S’il est un sujet contemporain qui se hisse à hauteur de nos mythologies fondatrices, c’est sûrement celui du voyage entrepris par les migrants du monde entier dans l’espoir de rejoindre l’Europe. L’actualité prenant quotidiennement en charge cette histoire - récemment, des cargos fantômes bourrés de migrants dérivant sur la Méditerranée ont déployé une horreur qui dépassait l’imagination - se pose la question, pour la création, des manières de rendre justice au réel.

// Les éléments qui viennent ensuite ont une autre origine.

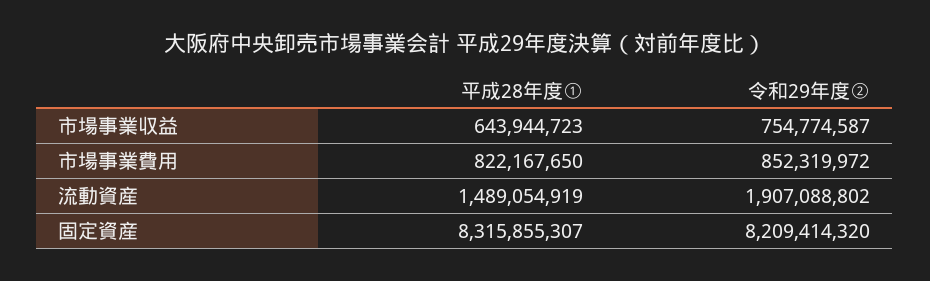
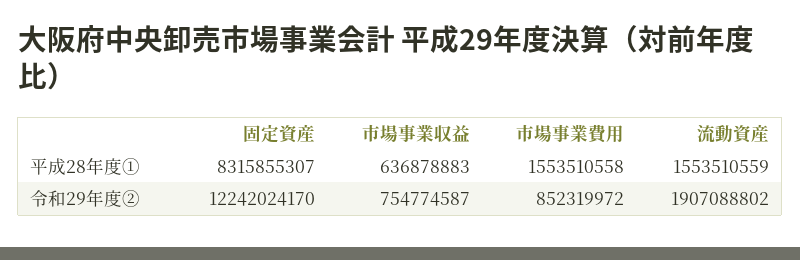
平成28年度①, 市場事業収益: 643944723 -> 636878883
平成28年度①, 市場事業費用: 822167650 -> 1553510558
平成28年度①, 流動資産: 1489054919 -> 1553510559
令和29年度②, 固定資産: 8209414320 -> 12242024170

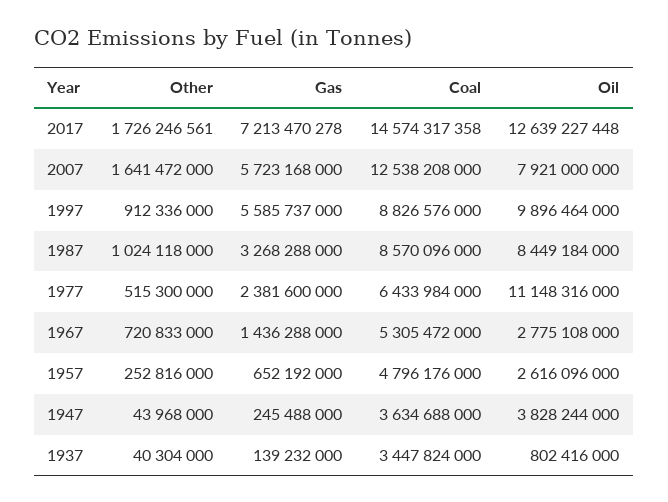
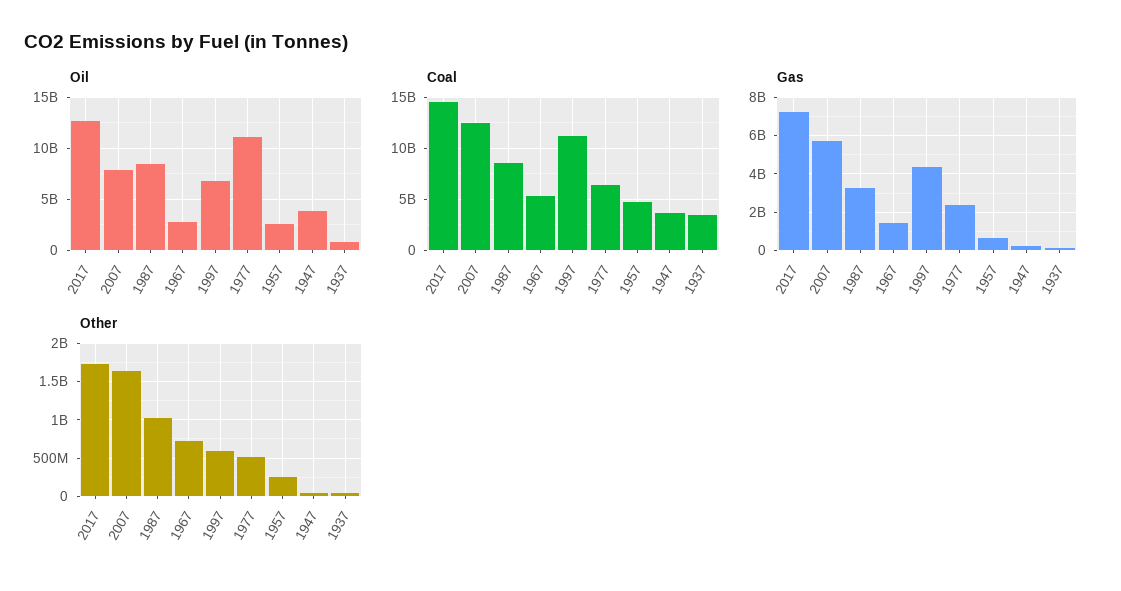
Other, 1997: 912336000 -> 600000000
Gas, 1997: 5585737000 -> 4500000000
Coal, 1997: 8826576000 -> 11000000000
Oil, 1997: 9896464000 -> 7000000000

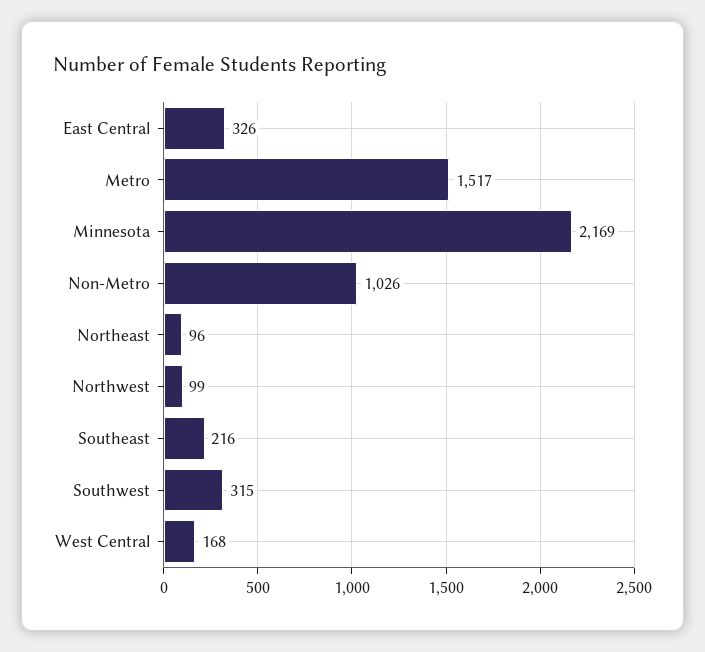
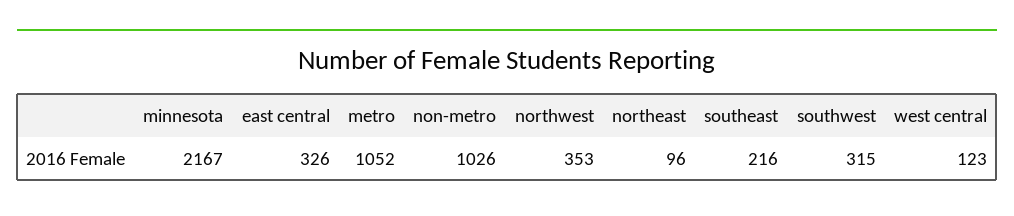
Metro: 1517 -> 1052
Minnesota: 2169 -> 2167
Northwest: 99 -> 353
West Central: 168 -> 123

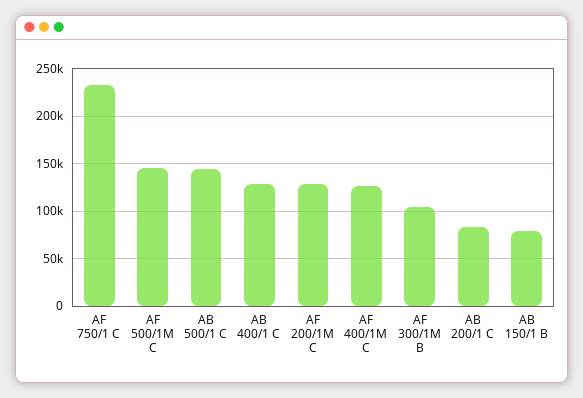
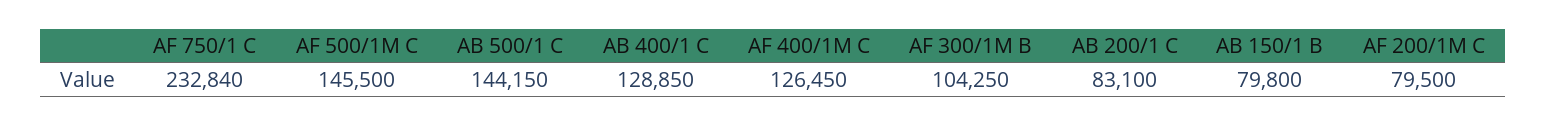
AF 200/1M C: 130000 -> 79500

Pour sa première fiction, Hope, le documentariste français Boris Lojkine a choisi de s'attaquer à la migration de clandestins africains. La nouveauté du film, c'est le choix de montrer, avec une méticulosité toute documentaire et des acteurs non professionnels recrutés in situ, les «ghettos» méconnus qui émaillent la dernière phase de l'exode des migrants, en Algérie et au Maroc. Ces lieux exigus regroupent, par nationalités, des populations vulnérables qui se retrouvent sous la coupe d'un «chairman» exerçant racket, prostitution et violences diverses. L'attention portée à l'organisation de ces microcosmes, excroissances monstrueuses de la mondialisation, et au parler que l'on y pratique, à la violence des transactions qui y ont cours, est le point saillant de Hope.
Là où le bât blesse, c'est l'intrigue, qui suit les déboires de deux galériens, la Nigériane Hope (Endurance Newton) et le Camerounais Léonard (Justin Wang, formidable de sensibilité butée). Le film s'ouvre alors qu'ils sont dans le Sahara, et les cinq premières minutes, où se déroule un viol hors champ dont la brièveté n'enlève rien au caractère insoutenable, donnent le ton : ces héros sans passé sont avant tout des victimes. Ces deux-là vont s'accrocher l'un à l'autre, puis s'attacher. Que comptent-ils faire en Europe ? Léonard aimerait «reprendre des études», Hope déclare que sa vie «est entre les mains de Dieu». On n'en saura pas plus, les deux finissant par donner l'impression d'être promenés de calamité en calamité pour l'édification du public bien plus que pour donner chair à des parcours singuliers. L'on finit par ne plus trop savoir pourquoi ils ne sont pas restés chez eux, ce qui n'était sans doute pas l'objectif recherché.